* **WHAT YOU HAVE TO DO**
Can you repeat every item below word for word, leaving the pictures out?

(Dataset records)
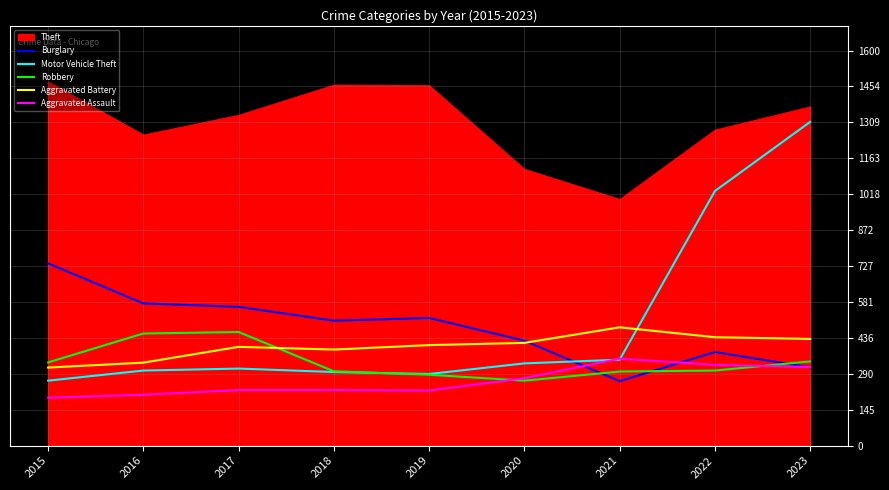

Is it true that Aggravated Battery equals 201 at 2019?

False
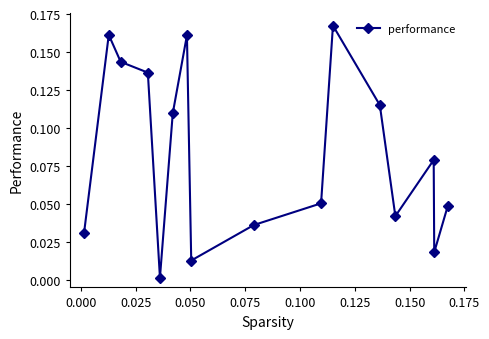

What is the sum of all values?

1.3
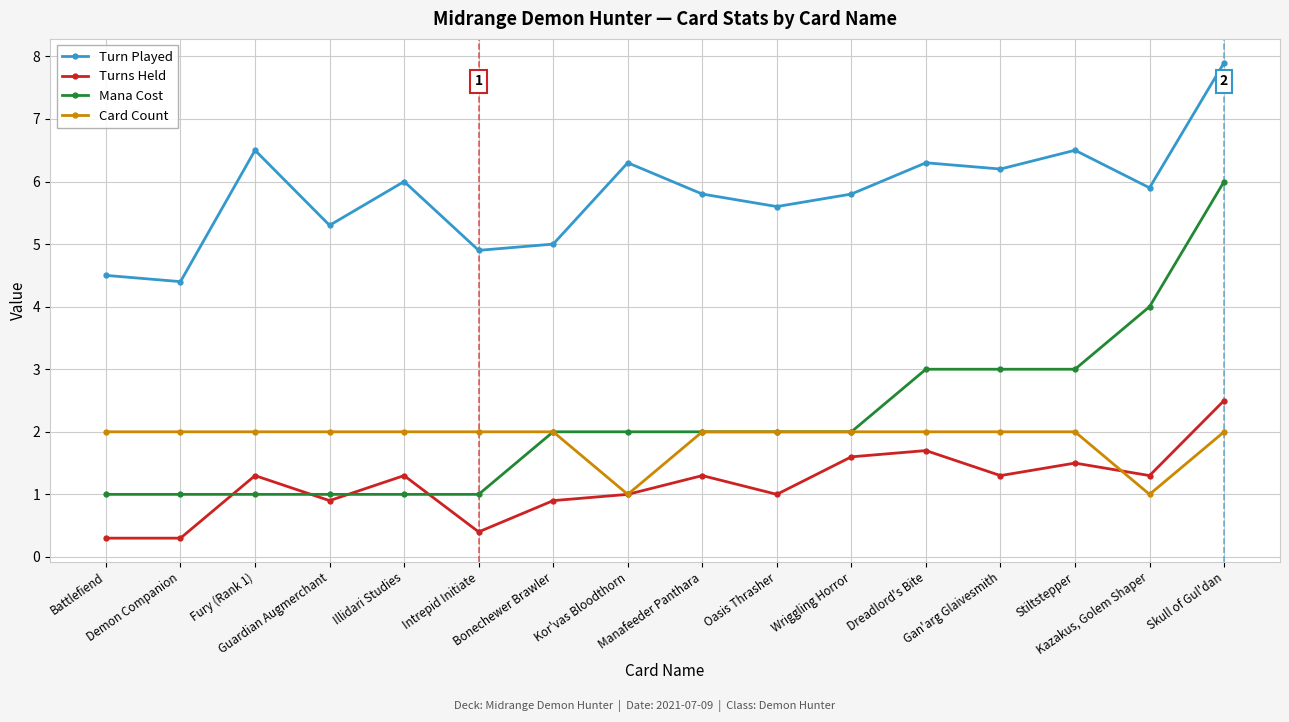

True or false: Card Count and Turn Played cross at least once.

False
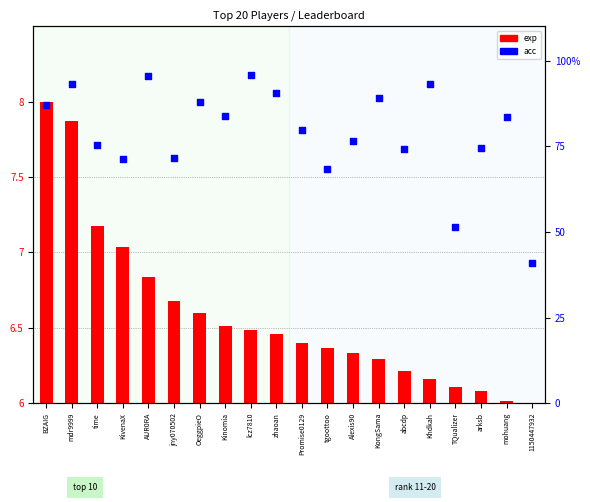

What is the total value across all series at Khdkah?

99.2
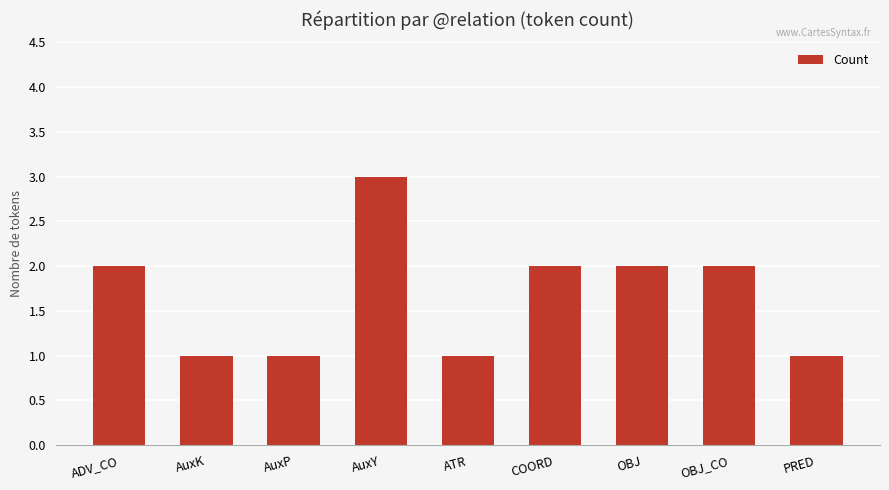

What is the sum of all values?

15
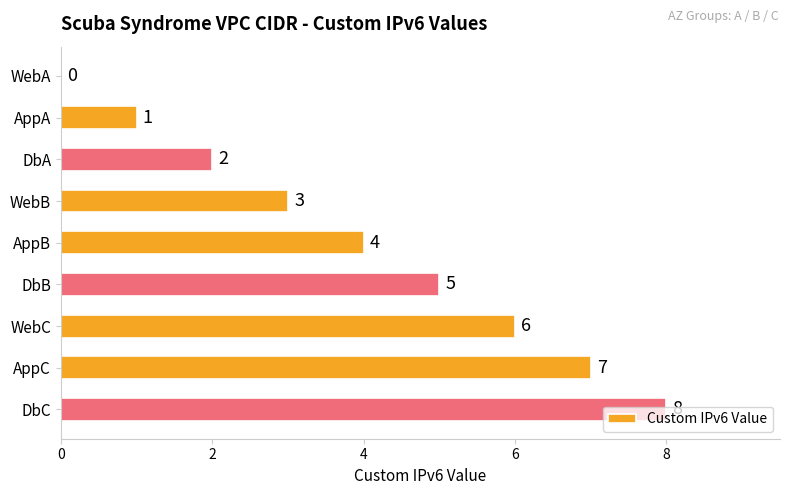

The value at AppC is 10. True or false?

False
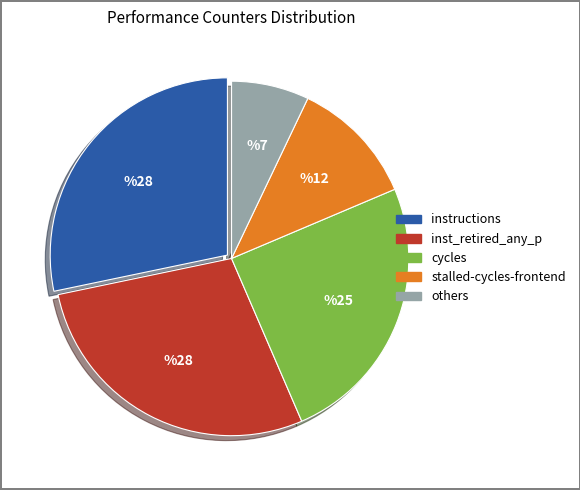

Is there any slice that represents more than half of the pie?

No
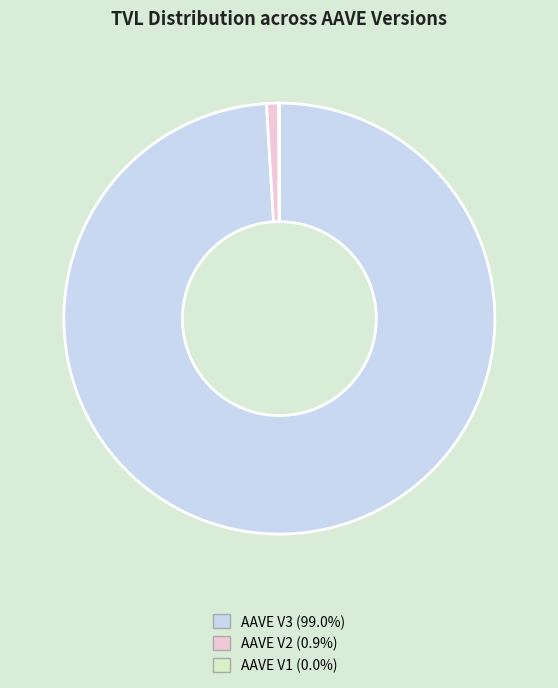

Which slice is the largest?

AAVE V3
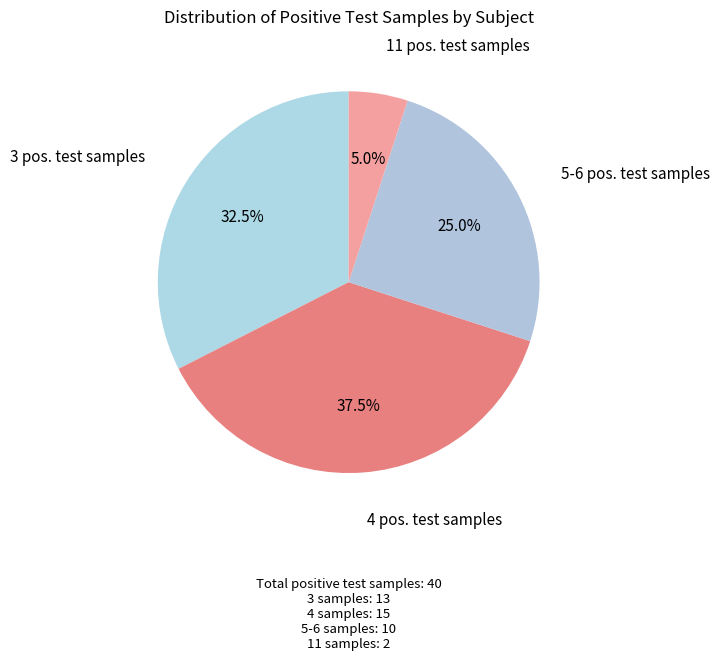

How many segments does this pie chart have?

4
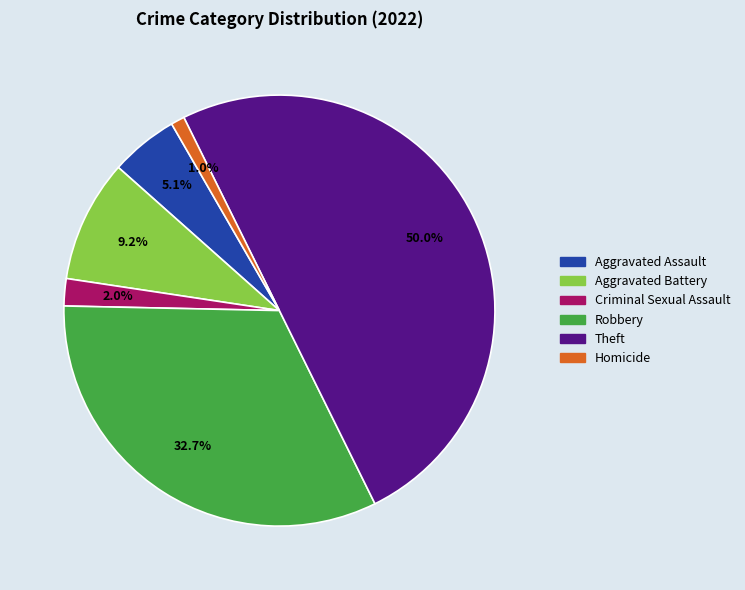

Which slice is the largest?

Theft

* **EXERCISE RESULT**
Is it true that Aggravated Battery equals 201 at 2019?

False

What is the sum of all values?

1.3

True or false: Card Count and Turn Played cross at least once.

False

What is the total value across all series at Khdkah?

99.2

What is the sum of all values?

15

The value at AppC is 10. True or false?

False

Is there any slice that represents more than half of the pie?

No

Which slice is the largest?

AAVE V3

How many segments does this pie chart have?

4

Which slice is the largest?

Theft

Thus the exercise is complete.